Viele Jugendliche erleben, dass ihre Eltern ganz anders mit Medien und insbesondere Sozialen Netzwerkdiensten umgehen als sie selbst. Häufig kennen sich Eltern nicht so gut mit den Medienangeboten von Jugendlichen aus. Viele Eltern kennen die Angebote und was man da machen kann oft nur vom Hörensagen. Das kann Probleme bereiten, wenn man mit seinen Eltern über Konflikte im Netz sprechen will. Gerade, da sie manchmal anders einschätzen, wo Mobbing beginnt. Aber gerade wenn ein Konflikt belastend ist, kann es sinnvoll sein, auch mit den Eltern darüber zu sprechen.

 

Können Eltern zur Lösung eines Konflikts beitragen?

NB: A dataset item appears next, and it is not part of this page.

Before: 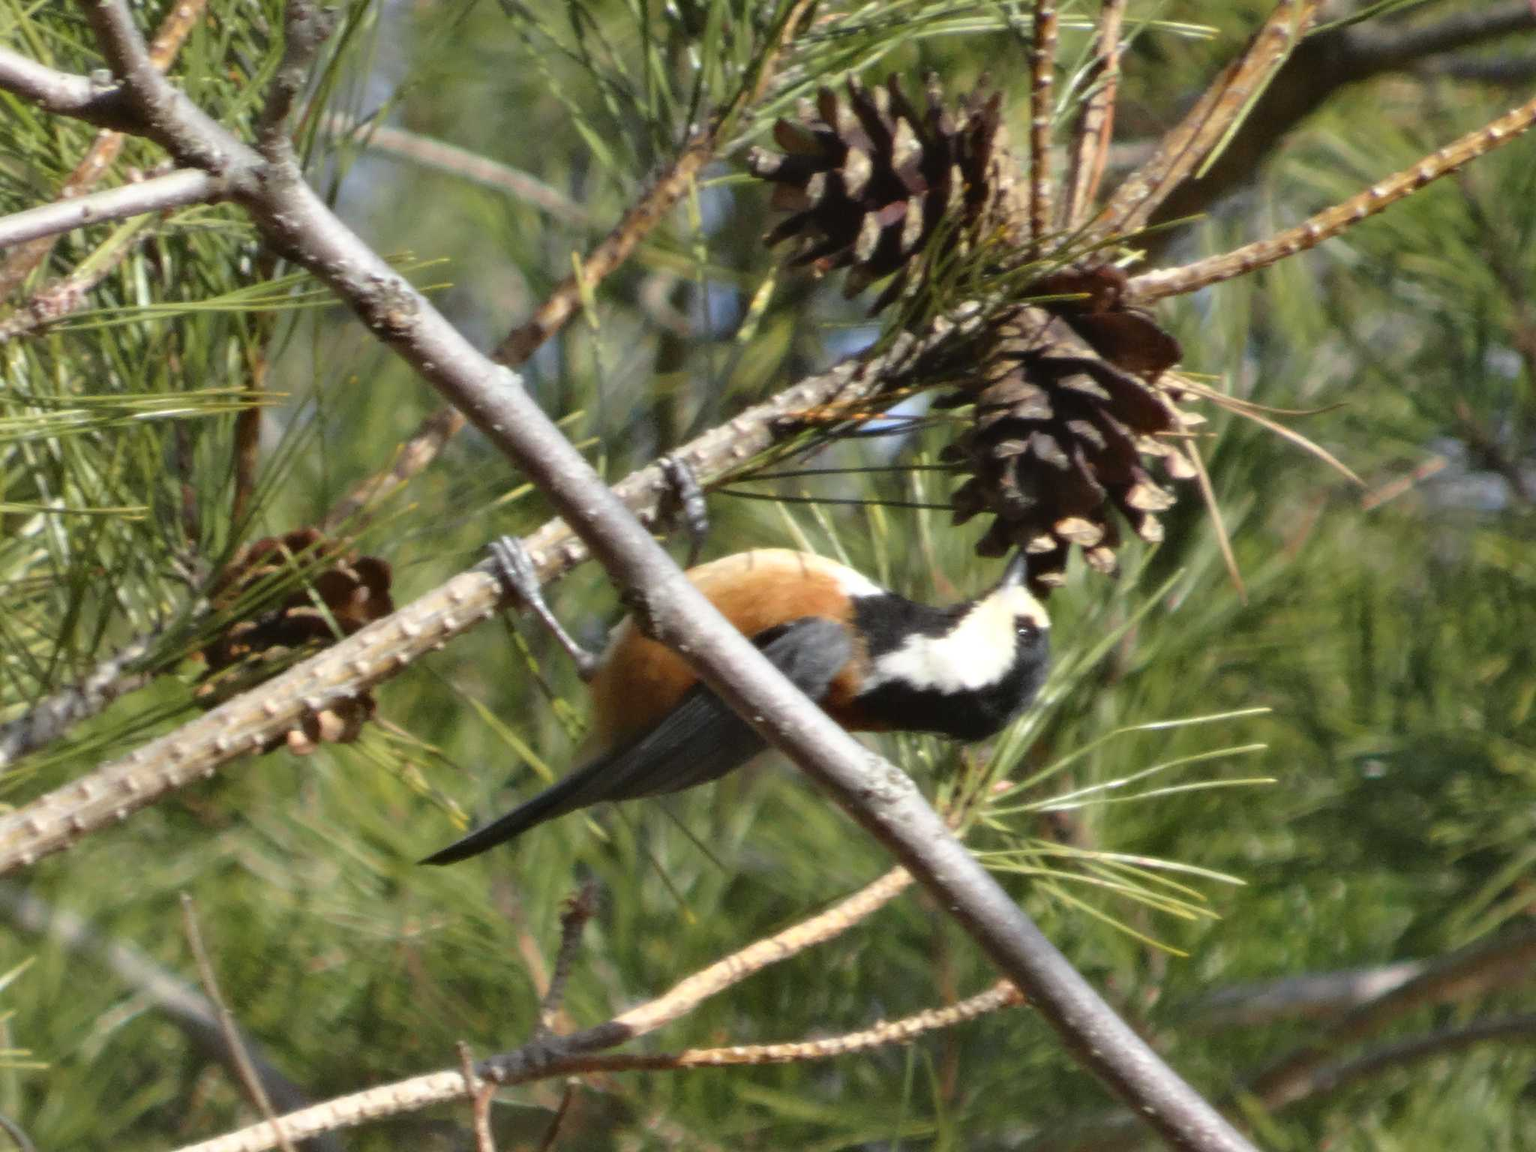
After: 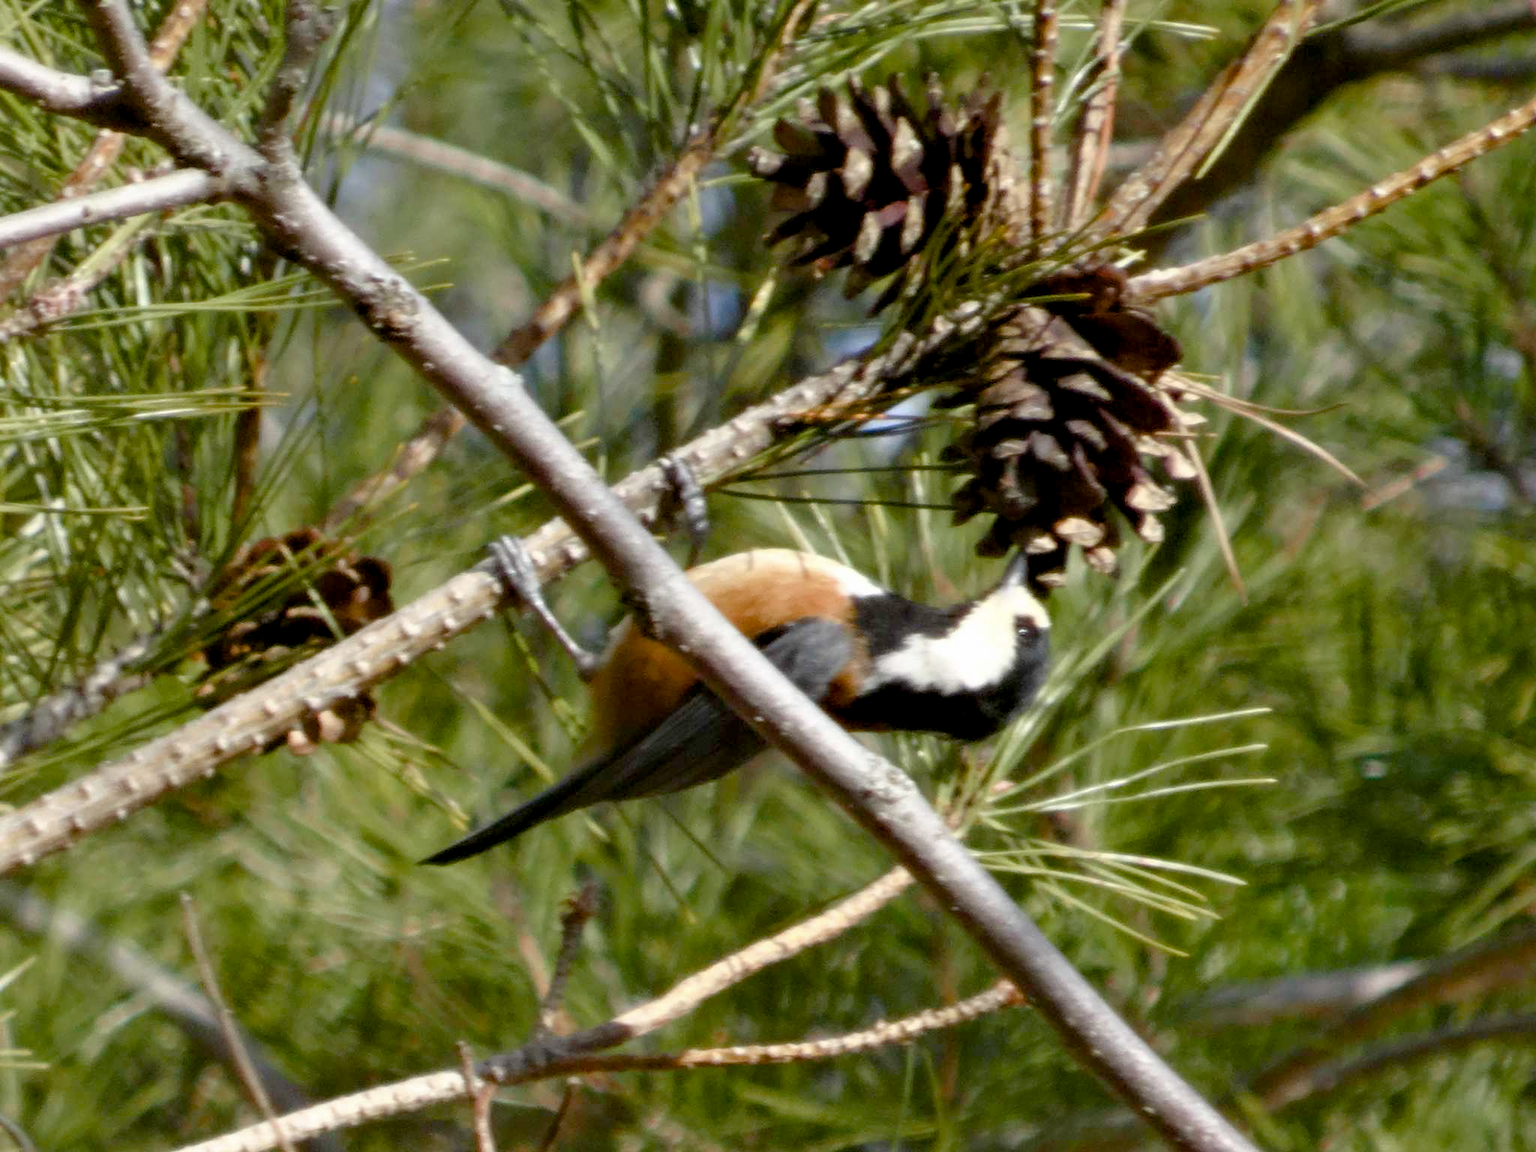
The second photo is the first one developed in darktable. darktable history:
contrast brightness saturation: saturation -0.052
color balance rgb: global offset › luminance -0.997%, perceptual saturation grading › global saturation 20%, perceptual saturation grading › highlights -50.542%, perceptual saturation grading › shadows 30.836%, global vibrance 20%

Natürlich. Aber das können die Jugendlichen oft recht gut abschätzen. Suchen sie Hilfe bei Erwachsenen, ist ihnen wichtig,  dass sie ihnen  vertrauen  und ihre Reaktionen  einschätzen können. Das trifft bei den eigenen Eltern meist zu. Manchmal sind es aber auch andere Verwandte, an die man sich lieber wenden  würde.

Wichtig ist, Folgendes zu besprechen: Was beschäftigt mich? Welche Hilfe wünsche ich mir? Das hilft den Menschen, denen man sich anvertraut, auch tatsächlich so zu unterstützen, wie man sich selbst das wünscht. Hilfe sollte dabei natürlich nicht darin bestehen, es der anderen Konfliktpartei so richtig zu zeigen. Vielmehr sollte es darum gehen, den Konflikt zu lösen.

Schwierig kann sein, dass erwachsene Personen Konflikte manchmal ganz anders einschätzen, als dies Jugendliche tun. Dann muss man darüber reden. Manchmal ist es vielleicht auch ganz interessant zu erfahren, wo Erwachsene die Grenzen zwischen ‚Spaß-Streit‘, Meinungsverschiedenheit, Streit oder Mobbing (à Verweis zu Konfliktformen) ziehen.